A digital camera doesn’t have the massive data base of experience that our brains have - at least not yet. It can only take an intelligent guess at what a colour actually is, although you can give it a clue if you are able to provide a reference manually. Otherwise, as most people will chose, the guessing is left to a pre-programmed decision determined by the manufacturer in a factory when the device was made. And however smart the marketing people try and claim their products are they are still a long way behind the human eye and several hundred thousand years of evolution. They may have improved massively in recent years compared to the early days when people debated whether they would even catch up with film. The average phone now takes pictures comparable wit entry level DSLRs back then. But certain things are just impossible, and one of those is seeing absolute black because it just cannot register a colour that isn’t there.
If you take the matter of colour to an extreme it becomes quite philosophical, like the puzzle of whether if a tree falls in the forest does it make a sound if no one is there to hear it ?
If we only interpret colour by the light that falls on it, how do we know it has any colour at all. It’s probably a little too far fetched to expect to exchange epistemology wisdom over the shop counter. But it is to the point to consider whether black or white is actually colour. In terms of a computer screen, a completely white screen will have nothing visible on it at all,not even a slight hue, whereas it will only be really black when it is switched off. What we see as black in an image is purely a simulation made up of the combination of red, green and blue pixels, and is actually a shade of grey albeit a subtle one.
So in the visual world if white is the combination of all colours and black the complete absence of them, in the print world the formula is entirely opposite.

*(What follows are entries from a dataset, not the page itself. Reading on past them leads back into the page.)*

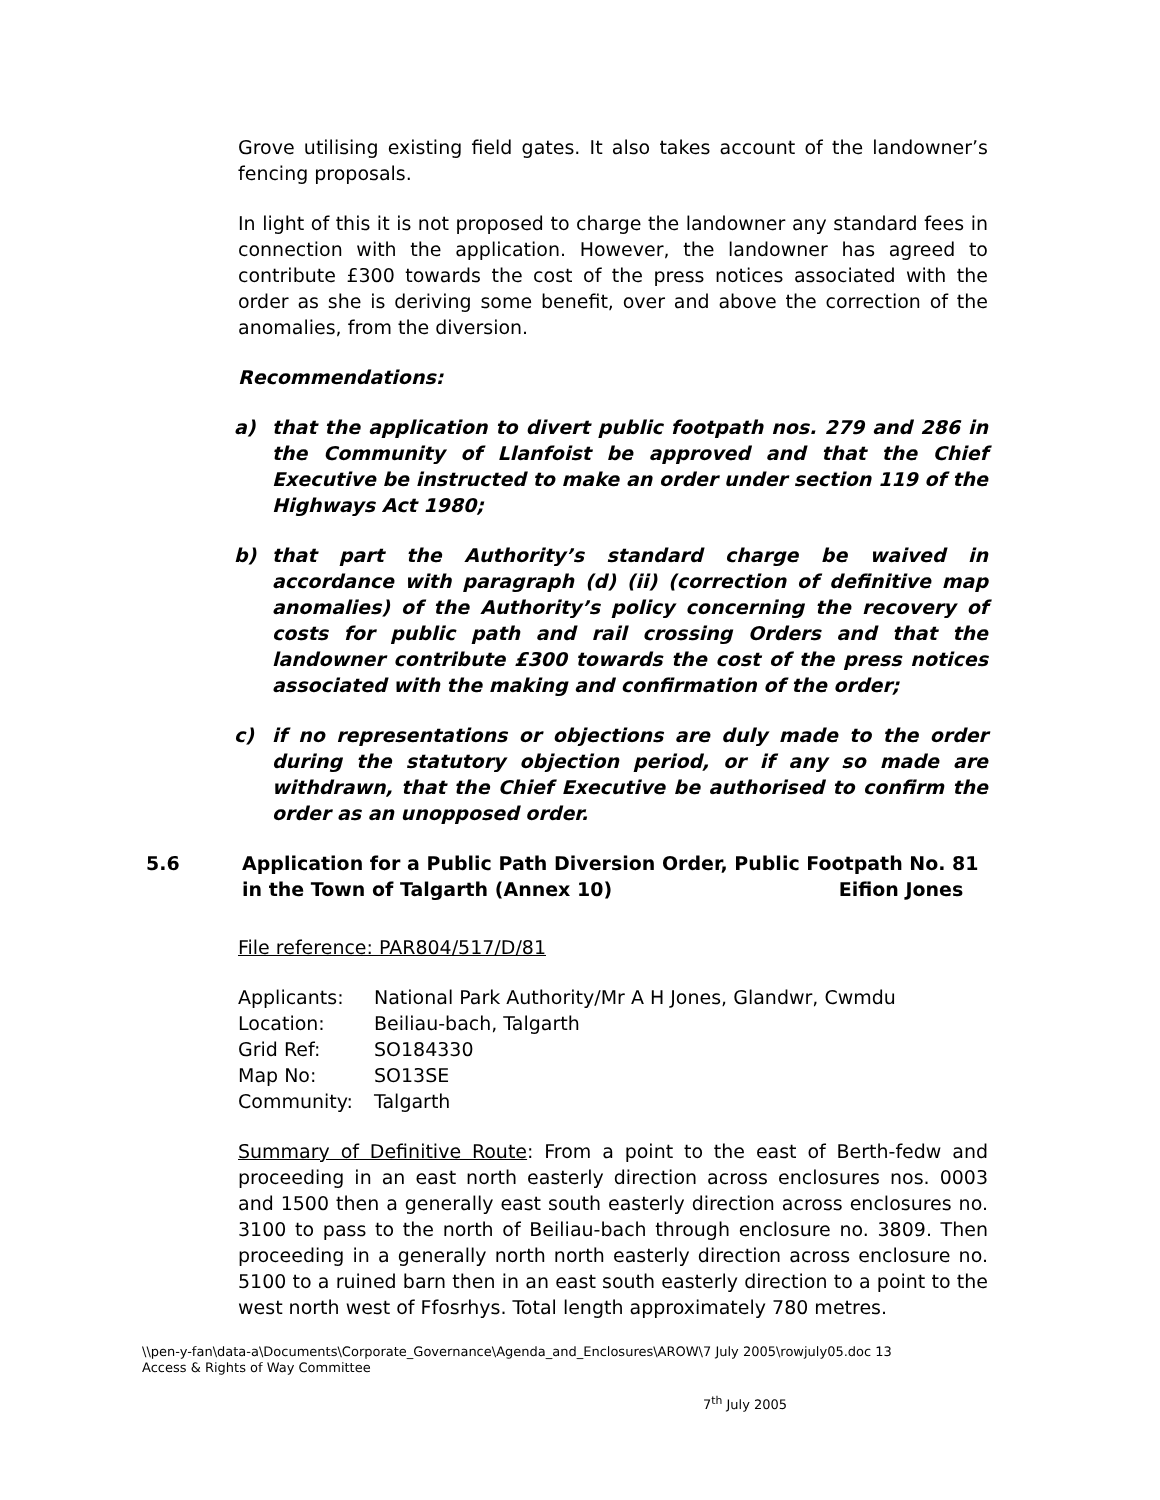Grove utilising existing field gates. It also takes account of the landowner’s fencing proposals.
In light of this it is not proposed to charge the landowner any standard fees in connection with the application. However, the landowner has agreed to contribute £300 towards the cost of the press notices associated with the order as she is deriving some benefit, over and above the correction of the anomalies, from the diversion.
Recommendations:
a) that the application to divert public footpath nos. 279 and 286 in the Community of Llanfoist be approved and that the Chief Executive be instructed to make an order under section 119 of the Highways Act 1980;
b) that part the Authority’s standard charge be waived in accordance with paragraph (d) (ii) (correction of definitive map anomalies) of the Authority’s policy concerning the recovery of costs for public path and rail crossing Orders and that the landowner contribute £300 towards the cost of the press notices associated with the making and confirmation of the order;
c) if no representations or objections are duly made to the order during the statutory objection period, or if any so made are withdrawn, that the Chief Executive be authorised to confirm the order as an unopposed order.
5.6 Application for a Public Path Diversion Order, Public Footpath No. 81 in the Town of Talgarth (Annex 10) Eifion Jones
File reference: PAR804/517/D/81
| Applicants: | National Park Authority/Mr A H Jones, Glandwr, Cwmdu |
| Location: | Beiliau-bach, Talgarth |
| Grid Ref: | SO184330 |
| Map No: | SO13SE |
| Community: | Talgarth |
Summary of Definitive Route: From a point to the east of Berth-fedw and proceeding in an east north easterly direction across enclosures nos. 0003 and 1500 then a generally east south easterly direction across enclosures no. 3100 to pass to the north of Beiliau-bach through enclosure no. 3809. Then proceeding in a generally north north easterly direction across enclosure no. 5100 to a ruined barn then in an east south easterly direction to a point to the west north west of Ffosrhys. Total length approximately 780 metres.
\\pen-y-fan\data-a\Documents\Corporate_Governance\Agenda_and_Enclosures\AROW\7 July 2005\rowjuly05.doc 13
Access & Rights of Way Committee
7<sup>th</sup> July 2005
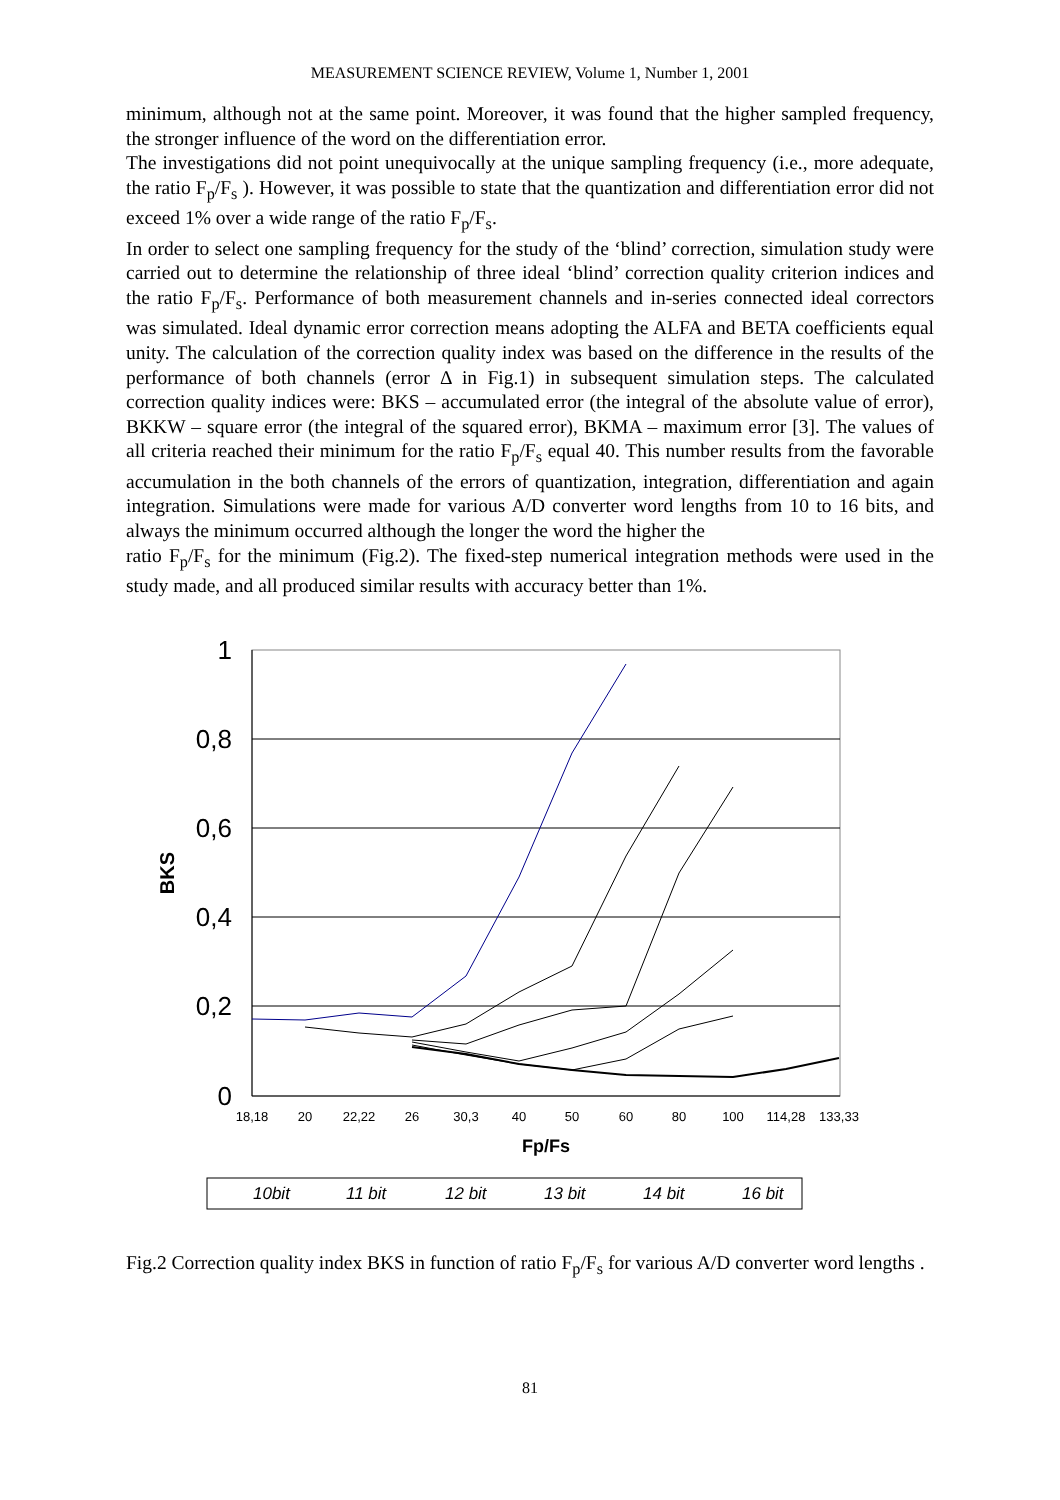MEASUREMENT SCIENCE REVIEW, Volume 1, Number 1, 2001
minimum, although not at the same point. Moreover, it was found that the higher sampled frequency, the stronger influence of the word on the differentiation error.
The investigations did not point unequivocally at the unique sampling frequency (i.e., more adequate, the ratio F<sub>p</sub>/F<sub>s</sub> ). However, it was possible to state that the quantization and differentiation error did not exceed 1% over a wide range of the ratio F<sub>p</sub>/F<sub>s</sub>.
In order to select one sampling frequency for the study of the ‘blind’ correction, simulation study were carried out to determine the relationship of three ideal ‘blind’ correction quality criterion indices and the ratio F<sub>p</sub>/F<sub>s</sub>. Performance of both measurement channels and in-series connected ideal correctors was simulated. Ideal dynamic error correction means adopting the ALFA and BETA coefficients equal unity. The calculation of the correction quality index was based on the difference in the results of the performance of both channels (error Δ in Fig.1) in subsequent simulation steps. The calculated correction quality indices were: BKS – accumulated error (the integral of the absolute value of error), BKKW – square error (the integral of the squared error), BKMA – maximum error [3]. The values of all criteria reached their minimum for the ratio F<sub>p</sub>/F<sub>s</sub> equal 40. This number results from the favorable accumulation in the both channels of the errors of quantization, integration, differentiation and again integration. Simulations were made for various A/D converter word lengths from 10 to 16 bits, and always the minimum occurred although the longer the word the higher the
ratio F<sub>p</sub>/F<sub>s</sub> for the minimum (Fig.2). The fixed-step numerical integration methods were used in the study made, and all produced similar results with accuracy better than 1%.
1
0,8
0,6
0,4
0,2
0
BKS
18,18
20
22,22
26
30,3
40
50
60
80
100
114,28
133,33
Fp/Fs
10bit
11 bit
12 bit
13 bit
14 bit
16 bit
Fig.2 Correction quality index BKS in function of ratio F<sub>p</sub>/F<sub>s</sub> for various A/D converter word lengths .
81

This is the difference between the former which is called additive colour and the latter which is subtractive, where black can be made from the combination of all the other colours of ink.

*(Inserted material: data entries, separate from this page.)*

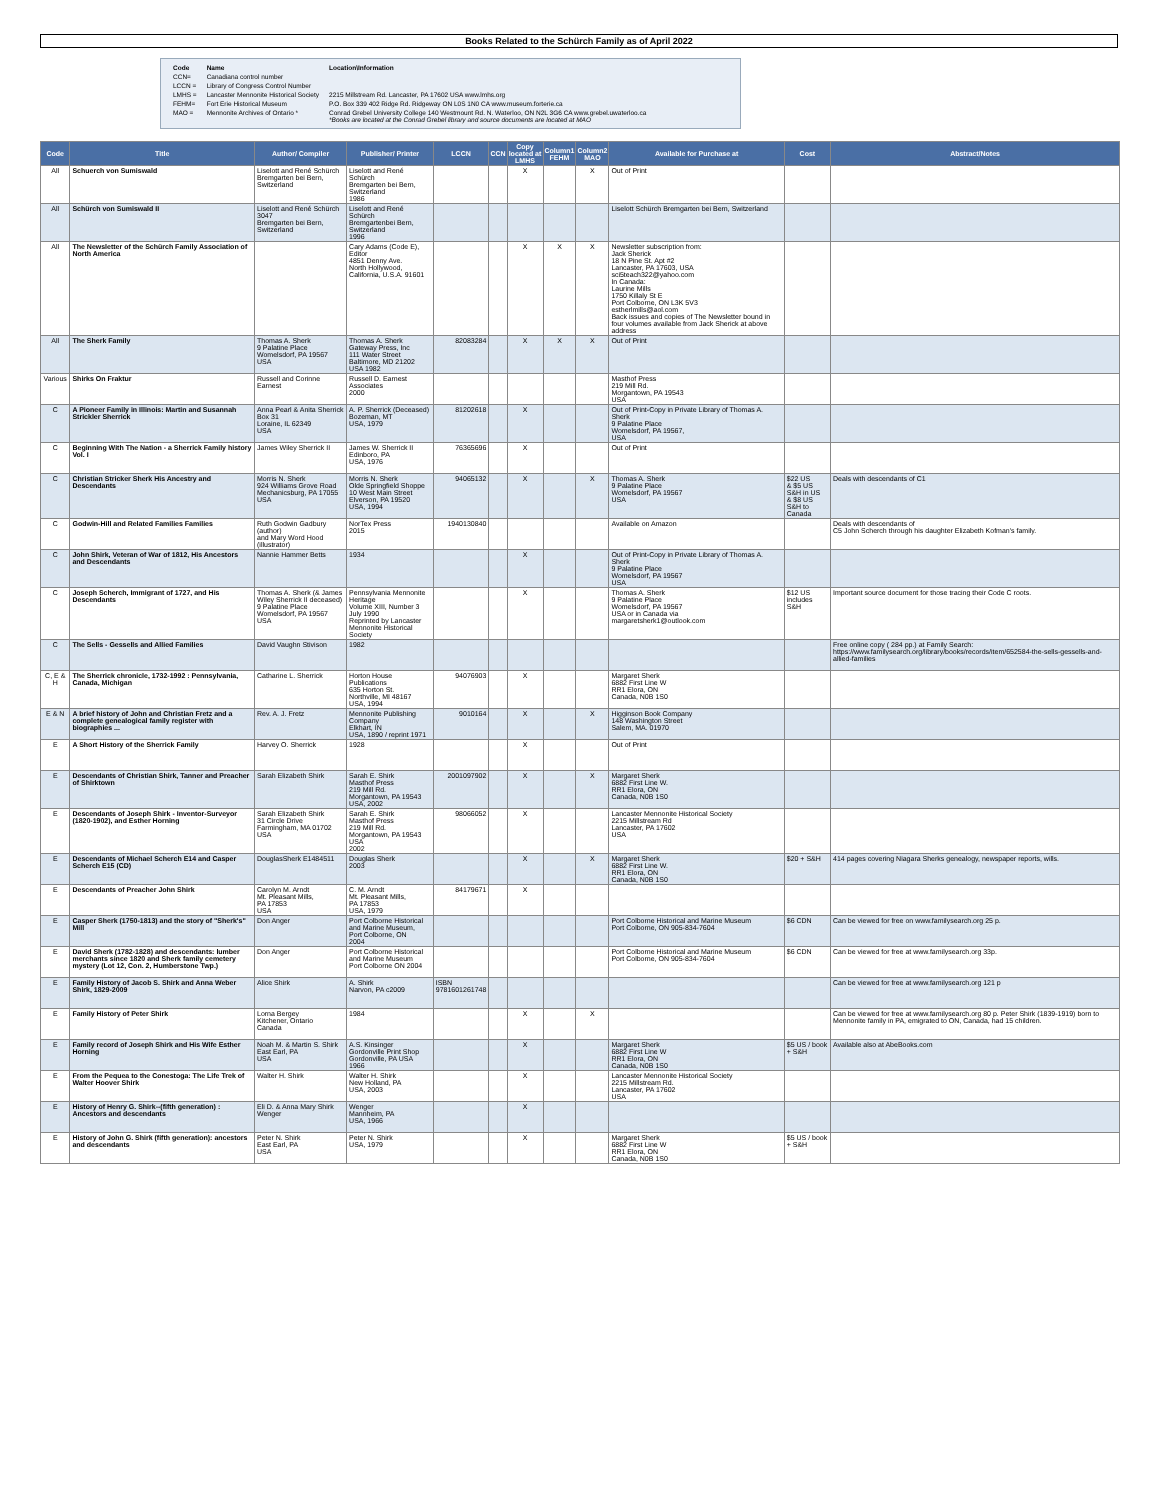Books Related to the Schürch Family as of April 2022
| Code | Name | Location\Information |
| CCN= | Canadiana control number | |
| LCCN = | Library of Congress Control Number | |
| LMHS = | Lancaster Mennonite Historical Society | 2215 Millstream Rd. Lancaster, PA 17602 USA www.lmhs.org |
| FEHM= | Fort Erie Historical Museum | P.O. Box 339 402 Ridge Rd. Ridgeway ON L0S 1N0 CA www.museum.forterie.ca |
| MAO = | Mennonite Archives of Ontario * | Conrad Grebel University College 140 Westmount Rd. N. Waterloo, ON N2L 3G6 CA www.grebel.uwaterloo.ca *Books are located at the Conrad Grebel library and source documents are located at MAO |
| Code | Title | Author/ Compiler | Publisher/ Printer | LCCN | CCN | Copy located at LMHS | Column1 FEHM | Column2 MAO | Available for Purchase at | Cost | Abstract/Notes |
| --- | --- | --- | --- | --- | --- | --- | --- | --- | --- | --- | --- |
| All | Schuerch von Sumiswald | Liselott and René Schürch Bremgarten bei Bern, Switzerland | Liselott and René Schürch Bremgarten bei Bern, Switzerland 1986 | | | X | | X | Out of Print | | |
| All | Schürch von Sumiswald II | Liselott and René Schürch 3047 Bremgarten bei Bern, Switzerland | Liselott and René Schürch Bremgartenbei Bern, Switzerland 1996 | | | | | | Liselott Schürch Bremgarten bei Bern, Switzerland | | |
| All | The Newsletter of the Schürch Family Association of North America | | Cary Adams (Code E), Editor 4851 Denny Ave. North Hollywood, California, U.S.A. 91601 | | | X | X | X | Newsletter subscription from: Jack Sherick 18 N Pine St. Apt #2 Lancaster, PA 17603, USA sci5teach322@yahoo.com In Canada: Laurine Mills 1750 Killaly St E Port Colborne, ON L3K 5V3 estherlmills@aol.com Back issues and copies of The Newsletter bound in four volumes available from Jack Sherick at above address | | |
| All | The Sherk Family | Thomas A. Sherk 9 Palatine Place Womelsdorf, PA 19567 USA | Thomas A. Sherk Gateway Press, Inc 111 Water Street Baltimore, MD 21202 USA 1982 | 82083284 | | X | X | X | Out of Print | | |
| Various | Shirks On Fraktur | Russell and Corinne Earnest | Russell D. Earnest Associates 2000 | | | | | | Masthof Press 219 Mill Rd. Morgantown, PA 19543 USA | | |
| C | A Pioneer Family in Illinois: Martin and Susannah Strickler Sherrick | Anna Pearl & Anita Sherrick Box 31 Loraine, IL 62349 USA | A. P. Sherrick (Deceased) Bozeman, MT USA, 1979 | 81202618 | | X | | | Out of Print-Copy in Private Library of Thomas A. Sherk 9 Palatine Place Womelsdorf, PA 19567, USA | | |
| C | Beginning With The Nation - a Sherrick Family history Vol. I | James Wiley Sherrick II | James W. Sherrick II Edinboro, PA USA, 1976 | 76365696 | | X | | | Out of Print | | |
| C | Christian Stricker Sherk His Ancestry and Descendants | Morris N. Sherk 924 Williams Grove Road Mechanicsburg, PA 17055 USA | Morris N. Sherk Olde Springfield Shoppe 10 West Main Street Elverson, PA 19520 USA, 1994 | 94065132 | | X | | X | Thomas A. Sherk 9 Palatine Place Womelsdorf, PA 19567 USA | $22 US & $5 US S&H in US & $8 US S&H to Canada | Deals with descendants of C1 |
| C | Godwin-Hill and Related Families Families | Ruth Godwin Gadbury (author) and Mary Word Hood (illustrator) | NorTex Press 2015 | 1940130840 | | | | | Available on Amazon | | Deals with descendants of C5 John Scherch through his daughter Elizabeth Kofman's family. |
| C | John Shirk, Veteran of War of 1812, His Ancestors and Descendants | Nannie Hammer Betts | 1934 | | | X | | | Out of Print-Copy in Private Library of Thomas A. Sherk 9 Palatine Place Womelsdorf, PA 19567 USA | | |
| C | Joseph Scherch, Immigrant of 1727, and His Descendants | Thomas A. Sherk (& James Wiley Sherrick II deceased) 9 Palatine Place Womelsdorf, PA 19567 USA | Pennsylvania Mennonite Heritage Volume XIII, Number 3 July 1990 Reprinted by Lancaster Mennonite Historical Society | | | X | | | Thomas A. Sherk 9 Palatine Place Womelsdorf, PA 19567 USA or in Canada via margaretsherk1@outlook.com | $12 US includes S&H | Important source document for those tracing their Code C roots. |
| C | The Sells - Gessells and Allied Families | David Vaughn Stivison | 1982 | | | | | | | | Free online copy ( 284 pp.) at Family Search: https://www.familysearch.org/library/books/records/item/652584-the-sells-gessells-and-allied-families |
| C, E & H | The Sherrick chronicle, 1732-1992 : Pennsylvania, Canada, Michigan | Catharine L. Sherrick | Horton House Publications 635 Horton St. Northville, MI 48167 USA, 1994 | 94076903 | | X | | | Margaret Sherk 6882 First Line W RR1 Elora, ON Canada, N0B 1S0 | | |
| E & N | A brief history of John and Christian Fretz and a complete genealogical family register with biographies ... | Rev. A. J. Fretz | Mennonite Publishing Company Elkhart, IN USA, 1890 / reprint 1971 | 9010164 | | X | | X | Higginson Book Company 148 Washington Street Salem, MA. 01970 | | |
| E | A Short History of the Sherrick Family | Harvey O. Sherrick | 1928 | | | X | | | Out of Print | | |
| E | Descendants of Christian Shirk, Tanner and Preacher of Shirktown | Sarah Elizabeth Shirk | Sarah E. Shirk Masthof Press 219 Mill Rd. Morgantown, PA 19543 USA, 2002 | 2001097902 | | X | | X | Margaret Sherk 6882 First Line W. RR1 Elora, ON Canada, N0B 1S0 | | |
| E | Descendants of Joseph Shirk - Inventor-Surveyor (1820-1902), and Esther Horning | Sarah Elizabeth Shirk 31 Circle Drive Farmingham, MA 01702 USA | Sarah E. Shirk Masthof Press 219 Mill Rd. Morgantown, PA 19543 USA 2002 | 98066052 | | X | | | Lancaster Mennonite Historical Society 2215 Millstream Rd Lancaster, PA 17602 USA | | |
| E | Descendants of Michael Scherch E14 and Casper Scherch E15 (CD) | DouglasSherk E1484511 | Douglas Sherk 2003 | | | X | | X | Margaret Sherk 6882 First Line W. RR1 Elora, ON Canada, N0B 1S0 | $20 + S&H | 414 pages covering Niagara Sherks genealogy, newspaper reports, wills. |
| E | Descendants of Preacher John Shirk | Carolyn M. Arndt Mt. Pleasant Mills, PA 17853 USA | C. M. Arndt Mt. Pleasant Mills, PA 17853 USA, 1979 | 84179671 | | X | | | | | |
| E | Casper Sherk (1750-1813) and the story of "Sherk's" Mill | Don Anger | Port Colborne Historical and Marine Museum, Port Colborne, ON 2004 | | | | | | Port Colborne Historical and Marine Museum Port Colborne, ON 905-834-7604 | $6 CDN | Can be viewed for free on www.familysearch.org 25 p. |
| E | David Sherk (1782-1828) and descendants: lumber merchants since 1820 and Sherk family cemetery mystery (Lot 12, Con. 2, Humberstone Twp.) | Don Anger | Port Colborne Historical and Marine Museum Port Colborne ON 2004 | | | | | | Port Colborne Historical and Marine Museum Port Colborne, ON 905-834-7604 | $6 CDN | Can be viewed for free at www.familysearch.org 33p. |
| E | Family History of Jacob S. Shirk and Anna Weber Shirk, 1829-2009 | Alice Shirk | A. Shirk Narvon, PA c2009 | ISBN 9781601261748 | | | | | | | Can be viewed for free at www.familysearch.org 121 p |
| E | Family History of Peter Shirk | Lorna Bergey Kitchener, Ontario Canada | 1984 | | | X | | X | | | Can be viewed for free at www.familysearch.org 80 p. Peter Shirk (1839-1919) born to Mennonite family in PA, emigrated to ON, Canada, had 15 children. |
| E | Family record of Joseph Shirk and His Wife Esther Horning | Noah M. & Martin S. Shirk East Earl, PA USA | A.S. Kinsinger Gordonville Print Shop Gordonville, PA USA 1966 | | | X | | | Margaret Sherk 6882 First Line W RR1 Elora, ON Canada, N0B 1S0 | $5 US / book + S&H | Available also at AbeBooks.com |
| E | From the Pequea to the Conestoga: The Life Trek of Walter Hoover Shirk | Walter H. Shirk | Walter H. Shirk New Holland, PA USA, 2003 | | | X | | | Lancaster Mennonite Historical Society 2215 Millstream Rd. Lancaster, PA 17602 USA | | |
| E | History of Henry G. Shirk--(fifth generation) : Ancestors and descendants | Eli D. & Anna Mary Shirk Wenger | Wenger Mannheim, PA USA, 1966 | | | X | | | | | |
| E | History of John G. Shirk (fifth generation): ancestors and descendants | Peter N. Shirk East Earl, PA USA | Peter N. Shirk USA, 1979 | | | X | | | Margaret Sherk 6882 First Line W RR1 Elora, ON Canada, N0B 1S0 | $5 US / book + S&H | |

Because we don’t print white, the base hue is the colour of the paper or other media it is printed on. This is what confuses customers because they can see white, but don’t understand why it doesn’t always look white when printed, After all they can go to the paint shop and buy a tin of gloss or matt but not appreciate that there is not one but many different shades of what is said to be white, dictated by the hue of the pigments suspended in the liquid.
Paper has the same issue as it is produced from bleached wood pulp and whether it is coated or not, will have a very slight colour hue under any reflected light. Exactly how white it looks will be dictated not just by the colour of the light source shining on it, but by the other colours printed on it as our perception will be adjusted by the comparison of the whole composition. So a dark image will tend to make the white look brighter.
It’s because customers no longer consult a printer as an expert or even an advisor, much as I explained last month they don’t consult a proper photographer. They just create a file and assume it will be absolutely perfect.
Artists can be particularly picky about colours, often only certain colours, some of which are never going to be achieved by four, eight or even twelve colour composite printing. They have the advantage they can go to a craft store and get so many more base colours in oils and acrylic even before they start mixing them or watering them down. I do know of some printers who virtually refuse to deal with artists for that reason, but I have built up a good reputation by spending a little time talking them through the processes described in this blog.